I laughed and picked up Parker Raynes’s hand and gave it a gentle kiss. “Miss Kitty, you sweet thing, I think you may have solved this murder case for ole Marshall Dillon.”
“Huh?”
I drained my Coke and threw a couple of dollars on the bar. “You can read about it in the funny papers, darlin’,” I said as I turned to leave.
“Where you going this time?” she asked.
“I got to catch me a killer.”
She shook her head sadly. “I do believe you’re the most sudden man I ever met.”
* * *
An hour later I had Toby and Linda in my office with the door closed. “What I’m about to tell you two stays in this room,” I said. “Just the three of us. Understand?”
They nodded.
“As of now I have reason to make Scott Kimball for the Twiller murder. And before you object that nobody we’ve talked to has seen him around town in months, just remember that we haven’t asked that many people about him.”
“Whoa,” Linda said. “How did you get on this track?”
“A little confidential information, and I was able to put two and two together. I’ll tell you all about it later. Now we need to get moving.”
“So what do you want us to do?” Toby asked.

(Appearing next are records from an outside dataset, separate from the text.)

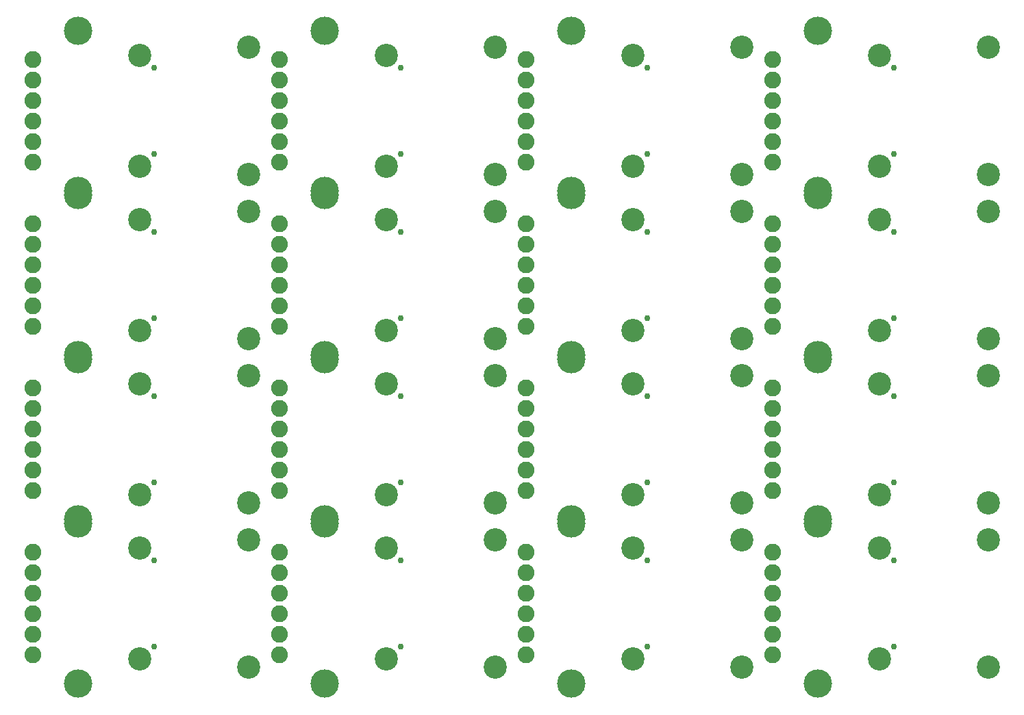
<source format=gbs>
G04 EAGLE Gerber RS-274X export*
G75*
%MOMM*%
%FSLAX34Y34*%
%LPD*%
%INSoldermask Bottom*%
%IPPOS*%
%AMOC8*
5,1,8,0,0,1.08239X$1,22.5*%
G01*
%ADD10C,3.505200*%
%ADD11C,2.082800*%
%ADD12C,2.870200*%
%ADD13C,0.762000*%


D10*
X137160Y266700D03*
D11*
X81280Y231140D03*
X81280Y205740D03*
X81280Y180340D03*
X81280Y154940D03*
X81280Y129540D03*
X81280Y104140D03*
D10*
X137160Y68580D03*
D12*
X213360Y99060D03*
X213360Y236220D03*
X347980Y88900D03*
X347980Y246380D03*
D13*
X231140Y220980D03*
X231140Y114300D03*
D10*
X441960Y266700D03*
D11*
X386080Y231140D03*
X386080Y205740D03*
X386080Y180340D03*
X386080Y154940D03*
X386080Y129540D03*
X386080Y104140D03*
D10*
X441960Y68580D03*
D12*
X518160Y99060D03*
X518160Y236220D03*
X652780Y88900D03*
X652780Y246380D03*
D13*
X535940Y220980D03*
X535940Y114300D03*
D10*
X746760Y266700D03*
D11*
X690880Y231140D03*
X690880Y205740D03*
X690880Y180340D03*
X690880Y154940D03*
X690880Y129540D03*
X690880Y104140D03*
D10*
X746760Y68580D03*
D12*
X822960Y99060D03*
X822960Y236220D03*
X957580Y88900D03*
X957580Y246380D03*
D13*
X840740Y220980D03*
X840740Y114300D03*
D10*
X1051560Y266700D03*
D11*
X995680Y231140D03*
X995680Y205740D03*
X995680Y180340D03*
X995680Y154940D03*
X995680Y129540D03*
X995680Y104140D03*
D10*
X1051560Y68580D03*
D12*
X1127760Y99060D03*
X1127760Y236220D03*
X1262380Y88900D03*
X1262380Y246380D03*
D13*
X1145540Y220980D03*
X1145540Y114300D03*
D10*
X137160Y469900D03*
D11*
X81280Y434340D03*
X81280Y408940D03*
X81280Y383540D03*
X81280Y358140D03*
X81280Y332740D03*
X81280Y307340D03*
D10*
X137160Y271780D03*
D12*
X213360Y302260D03*
X213360Y439420D03*
X347980Y292100D03*
X347980Y449580D03*
D13*
X231140Y424180D03*
X231140Y317500D03*
D10*
X441960Y469900D03*
D11*
X386080Y434340D03*
X386080Y408940D03*
X386080Y383540D03*
X386080Y358140D03*
X386080Y332740D03*
X386080Y307340D03*
D10*
X441960Y271780D03*
D12*
X518160Y302260D03*
X518160Y439420D03*
X652780Y292100D03*
X652780Y449580D03*
D13*
X535940Y424180D03*
X535940Y317500D03*
D10*
X746760Y469900D03*
D11*
X690880Y434340D03*
X690880Y408940D03*
X690880Y383540D03*
X690880Y358140D03*
X690880Y332740D03*
X690880Y307340D03*
D10*
X746760Y271780D03*
D12*
X822960Y302260D03*
X822960Y439420D03*
X957580Y292100D03*
X957580Y449580D03*
D13*
X840740Y424180D03*
X840740Y317500D03*
D10*
X1051560Y469900D03*
D11*
X995680Y434340D03*
X995680Y408940D03*
X995680Y383540D03*
X995680Y358140D03*
X995680Y332740D03*
X995680Y307340D03*
D10*
X1051560Y271780D03*
D12*
X1127760Y302260D03*
X1127760Y439420D03*
X1262380Y292100D03*
X1262380Y449580D03*
D13*
X1145540Y424180D03*
X1145540Y317500D03*
D10*
X137160Y673100D03*
D11*
X81280Y637540D03*
X81280Y612140D03*
X81280Y586740D03*
X81280Y561340D03*
X81280Y535940D03*
X81280Y510540D03*
D10*
X137160Y474980D03*
D12*
X213360Y505460D03*
X213360Y642620D03*
X347980Y495300D03*
X347980Y652780D03*
D13*
X231140Y627380D03*
X231140Y520700D03*
D10*
X441960Y673100D03*
D11*
X386080Y637540D03*
X386080Y612140D03*
X386080Y586740D03*
X386080Y561340D03*
X386080Y535940D03*
X386080Y510540D03*
D10*
X441960Y474980D03*
D12*
X518160Y505460D03*
X518160Y642620D03*
X652780Y495300D03*
X652780Y652780D03*
D13*
X535940Y627380D03*
X535940Y520700D03*
D10*
X746760Y673100D03*
D11*
X690880Y637540D03*
X690880Y612140D03*
X690880Y586740D03*
X690880Y561340D03*
X690880Y535940D03*
X690880Y510540D03*
D10*
X746760Y474980D03*
D12*
X822960Y505460D03*
X822960Y642620D03*
X957580Y495300D03*
X957580Y652780D03*
D13*
X840740Y627380D03*
X840740Y520700D03*
D10*
X1051560Y673100D03*
D11*
X995680Y637540D03*
X995680Y612140D03*
X995680Y586740D03*
X995680Y561340D03*
X995680Y535940D03*
X995680Y510540D03*
D10*
X1051560Y474980D03*
D12*
X1127760Y505460D03*
X1127760Y642620D03*
X1262380Y495300D03*
X1262380Y652780D03*
D13*
X1145540Y627380D03*
X1145540Y520700D03*
D10*
X137160Y876300D03*
D11*
X81280Y840740D03*
X81280Y815340D03*
X81280Y789940D03*
X81280Y764540D03*
X81280Y739140D03*
X81280Y713740D03*
D10*
X137160Y678180D03*
D12*
X213360Y708660D03*
X213360Y845820D03*
X347980Y698500D03*
X347980Y855980D03*
D13*
X231140Y830580D03*
X231140Y723900D03*
D10*
X441960Y876300D03*
D11*
X386080Y840740D03*
X386080Y815340D03*
X386080Y789940D03*
X386080Y764540D03*
X386080Y739140D03*
X386080Y713740D03*
D10*
X441960Y678180D03*
D12*
X518160Y708660D03*
X518160Y845820D03*
X652780Y698500D03*
X652780Y855980D03*
D13*
X535940Y830580D03*
X535940Y723900D03*
D10*
X746760Y876300D03*
D11*
X690880Y840740D03*
X690880Y815340D03*
X690880Y789940D03*
X690880Y764540D03*
X690880Y739140D03*
X690880Y713740D03*
D10*
X746760Y678180D03*
D12*
X822960Y708660D03*
X822960Y845820D03*
X957580Y698500D03*
X957580Y855980D03*
D13*
X840740Y830580D03*
X840740Y723900D03*
D10*
X1051560Y876300D03*
D11*
X995680Y840740D03*
X995680Y815340D03*
X995680Y789940D03*
X995680Y764540D03*
X995680Y739140D03*
X995680Y713740D03*
D10*
X1051560Y678180D03*
D12*
X1127760Y708660D03*
X1127760Y845820D03*
X1262380Y698500D03*
X1262380Y855980D03*
D13*
X1145540Y830580D03*
X1145540Y723900D03*
M02*

</source>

“To start with, keep this strictly to yourselves. Go to every informant you’ve got and try to find out if they’ve seen Scott around the county. But do it as casually as you can. Ask them about other things too, and just throw this in. Talk to his friends and try to find out if any of them have seen him. We aren’t going to fool people long. If we haven’t gotten a good lead in a couple of days, he’ll get word that we’re looking for him. Then he’ll flush on us for sure. If nothing has turned up by then I’ll try to get a warrant on him and put it out statewide. What we have is thin, but Judge MacGregor hasn’t gotten annoyed with me yet. If you don’t mind working late, I’d like for you each to put in a few hours tonight. I’m going to be out there doing the same thing, so…”
“How about that Dennard guy?” Toby asked. “Does this bust him loose?”
I now had a pretty good idea where Nobel Dennard fit in the story, but it wasn’t something I was about to tell them, now or ever. That was one piece of the puzzle I’d deal with myself when and if the time came. I shook my head. “Not yet,” I said. “Let him stew awhile longer.”